For purposes of the Call Agreement, "High Vote Stock" is common stock of the Company of any series that has voting rights greater than one vote per share, while "Low Vote Stock" is common stock of the Company of any series that has not more than one vote per share. The High Vote Stock currently consists of the Series B common stock, par value $0.01 per share, of the Company, while the Low Vote Stock currently consists of the Series A common stock, par value $0.01 per share, of the Company (the "Series A Common Stock").

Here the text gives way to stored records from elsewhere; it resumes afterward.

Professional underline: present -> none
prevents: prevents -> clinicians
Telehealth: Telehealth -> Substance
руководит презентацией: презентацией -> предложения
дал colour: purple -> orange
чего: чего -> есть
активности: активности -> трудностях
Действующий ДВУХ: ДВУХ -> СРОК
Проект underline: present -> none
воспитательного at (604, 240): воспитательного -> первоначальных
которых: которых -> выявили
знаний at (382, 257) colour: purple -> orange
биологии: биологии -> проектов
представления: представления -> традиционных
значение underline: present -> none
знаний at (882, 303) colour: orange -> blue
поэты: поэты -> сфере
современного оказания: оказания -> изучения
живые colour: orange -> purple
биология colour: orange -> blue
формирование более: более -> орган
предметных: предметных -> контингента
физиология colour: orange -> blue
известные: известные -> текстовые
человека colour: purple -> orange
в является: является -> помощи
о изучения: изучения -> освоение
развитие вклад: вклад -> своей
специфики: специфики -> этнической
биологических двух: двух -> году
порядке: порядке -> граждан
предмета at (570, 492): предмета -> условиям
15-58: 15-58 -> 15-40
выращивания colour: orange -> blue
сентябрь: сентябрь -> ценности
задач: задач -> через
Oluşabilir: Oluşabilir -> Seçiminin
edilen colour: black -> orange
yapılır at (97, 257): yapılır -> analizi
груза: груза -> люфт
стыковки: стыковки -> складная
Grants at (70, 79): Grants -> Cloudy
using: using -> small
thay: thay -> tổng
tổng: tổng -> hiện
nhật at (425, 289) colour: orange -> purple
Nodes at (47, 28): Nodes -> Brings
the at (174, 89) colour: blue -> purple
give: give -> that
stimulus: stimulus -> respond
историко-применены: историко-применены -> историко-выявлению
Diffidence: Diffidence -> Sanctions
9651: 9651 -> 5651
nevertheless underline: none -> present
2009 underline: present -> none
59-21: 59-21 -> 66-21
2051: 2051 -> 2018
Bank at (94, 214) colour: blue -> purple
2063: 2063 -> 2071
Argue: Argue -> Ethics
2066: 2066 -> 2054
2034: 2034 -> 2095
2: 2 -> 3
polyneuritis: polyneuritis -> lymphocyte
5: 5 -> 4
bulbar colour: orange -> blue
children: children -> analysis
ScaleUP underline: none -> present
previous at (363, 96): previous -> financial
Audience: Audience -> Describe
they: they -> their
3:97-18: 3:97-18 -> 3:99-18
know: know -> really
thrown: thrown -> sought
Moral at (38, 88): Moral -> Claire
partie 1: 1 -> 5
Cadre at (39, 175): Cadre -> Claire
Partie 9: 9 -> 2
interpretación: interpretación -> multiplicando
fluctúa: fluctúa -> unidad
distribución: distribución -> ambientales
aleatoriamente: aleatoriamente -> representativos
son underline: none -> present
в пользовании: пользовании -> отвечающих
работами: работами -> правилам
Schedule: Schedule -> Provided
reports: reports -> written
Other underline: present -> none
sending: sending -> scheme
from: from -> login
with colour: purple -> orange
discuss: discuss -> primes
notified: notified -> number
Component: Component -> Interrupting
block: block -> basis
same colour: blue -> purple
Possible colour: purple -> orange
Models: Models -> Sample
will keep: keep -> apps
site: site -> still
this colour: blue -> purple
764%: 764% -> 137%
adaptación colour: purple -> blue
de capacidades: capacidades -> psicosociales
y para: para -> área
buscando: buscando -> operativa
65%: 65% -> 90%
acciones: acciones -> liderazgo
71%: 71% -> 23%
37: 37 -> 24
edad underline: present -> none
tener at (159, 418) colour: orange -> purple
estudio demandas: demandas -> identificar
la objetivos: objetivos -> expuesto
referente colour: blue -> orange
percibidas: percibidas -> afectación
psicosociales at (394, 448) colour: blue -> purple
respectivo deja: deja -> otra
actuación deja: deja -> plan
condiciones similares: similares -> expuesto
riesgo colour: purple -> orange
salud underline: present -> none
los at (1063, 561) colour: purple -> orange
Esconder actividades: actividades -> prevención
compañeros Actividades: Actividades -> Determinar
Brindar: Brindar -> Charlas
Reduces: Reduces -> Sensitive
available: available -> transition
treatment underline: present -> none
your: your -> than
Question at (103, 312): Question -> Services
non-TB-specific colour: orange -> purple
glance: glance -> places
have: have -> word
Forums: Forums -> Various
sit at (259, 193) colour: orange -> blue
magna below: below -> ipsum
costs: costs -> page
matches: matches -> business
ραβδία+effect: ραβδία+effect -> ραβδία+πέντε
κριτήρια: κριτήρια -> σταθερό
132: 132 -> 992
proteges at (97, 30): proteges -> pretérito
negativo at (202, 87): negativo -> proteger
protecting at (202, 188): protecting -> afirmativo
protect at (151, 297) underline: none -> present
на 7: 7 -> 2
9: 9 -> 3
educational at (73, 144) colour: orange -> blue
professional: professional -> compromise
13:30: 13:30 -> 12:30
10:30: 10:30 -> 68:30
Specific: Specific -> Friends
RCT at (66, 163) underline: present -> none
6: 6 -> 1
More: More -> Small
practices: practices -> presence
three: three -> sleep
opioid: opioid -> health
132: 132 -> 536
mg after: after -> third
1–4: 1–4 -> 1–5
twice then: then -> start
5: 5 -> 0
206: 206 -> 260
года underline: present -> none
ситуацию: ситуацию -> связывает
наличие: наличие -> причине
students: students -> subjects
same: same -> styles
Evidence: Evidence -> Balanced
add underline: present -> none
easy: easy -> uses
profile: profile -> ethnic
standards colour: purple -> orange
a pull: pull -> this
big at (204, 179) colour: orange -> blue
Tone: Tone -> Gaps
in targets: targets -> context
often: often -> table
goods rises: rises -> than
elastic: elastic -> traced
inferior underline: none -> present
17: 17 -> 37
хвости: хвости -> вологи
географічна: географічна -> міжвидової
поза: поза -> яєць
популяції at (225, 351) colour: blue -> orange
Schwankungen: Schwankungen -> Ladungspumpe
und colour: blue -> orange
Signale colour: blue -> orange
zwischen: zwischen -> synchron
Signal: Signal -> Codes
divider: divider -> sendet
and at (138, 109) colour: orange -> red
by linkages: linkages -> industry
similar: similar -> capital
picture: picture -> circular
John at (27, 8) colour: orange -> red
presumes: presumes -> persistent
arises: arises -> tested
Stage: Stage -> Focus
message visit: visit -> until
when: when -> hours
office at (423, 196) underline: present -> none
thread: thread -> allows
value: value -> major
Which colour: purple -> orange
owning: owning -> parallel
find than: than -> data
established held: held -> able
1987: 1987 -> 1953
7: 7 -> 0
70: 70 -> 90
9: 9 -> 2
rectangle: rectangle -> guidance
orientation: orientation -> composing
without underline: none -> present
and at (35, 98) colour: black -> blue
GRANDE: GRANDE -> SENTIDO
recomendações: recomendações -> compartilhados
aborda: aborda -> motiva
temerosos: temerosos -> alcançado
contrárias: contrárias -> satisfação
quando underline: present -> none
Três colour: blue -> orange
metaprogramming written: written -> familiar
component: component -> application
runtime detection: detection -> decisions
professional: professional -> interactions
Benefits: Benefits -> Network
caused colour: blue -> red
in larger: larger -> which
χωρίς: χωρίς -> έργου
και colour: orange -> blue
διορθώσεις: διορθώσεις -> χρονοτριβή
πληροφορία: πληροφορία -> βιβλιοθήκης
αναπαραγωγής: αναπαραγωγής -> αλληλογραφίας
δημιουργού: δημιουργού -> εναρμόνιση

The Call Agreement will become effective on the date the Court of Chancery of the State of Delaware (the "Court") enters a final judgment approving the resolution of the Action (as defined below) and such final judgment is finally affirmed on appeal or is not subject to appeal (or further appeal) by lapse of time or otherwise (the "Final Approval"). The Call Agreement will terminate upon the first to occur of (i) all of the High Vote Stock held by the Maffei Group has been sold to the Company and/or sold to a third party whereby the Company did not elect to exercise its right of first refusal, (ii) a change of control of the Company (subject to certain exceptions), (iii) the Maffei Group collectively beneficially own less than 5% of the voting power of the Company and (iv) the Company's call right following the death of Mr. Maffei has expired unexercised.

The foregoing description of the Call Agreement does not purport to be complete and is subject to, and qualified in its entirety by, such agreement, a copy of which is attached hereto as Exhibit 10.1 and incorporated herein by reference.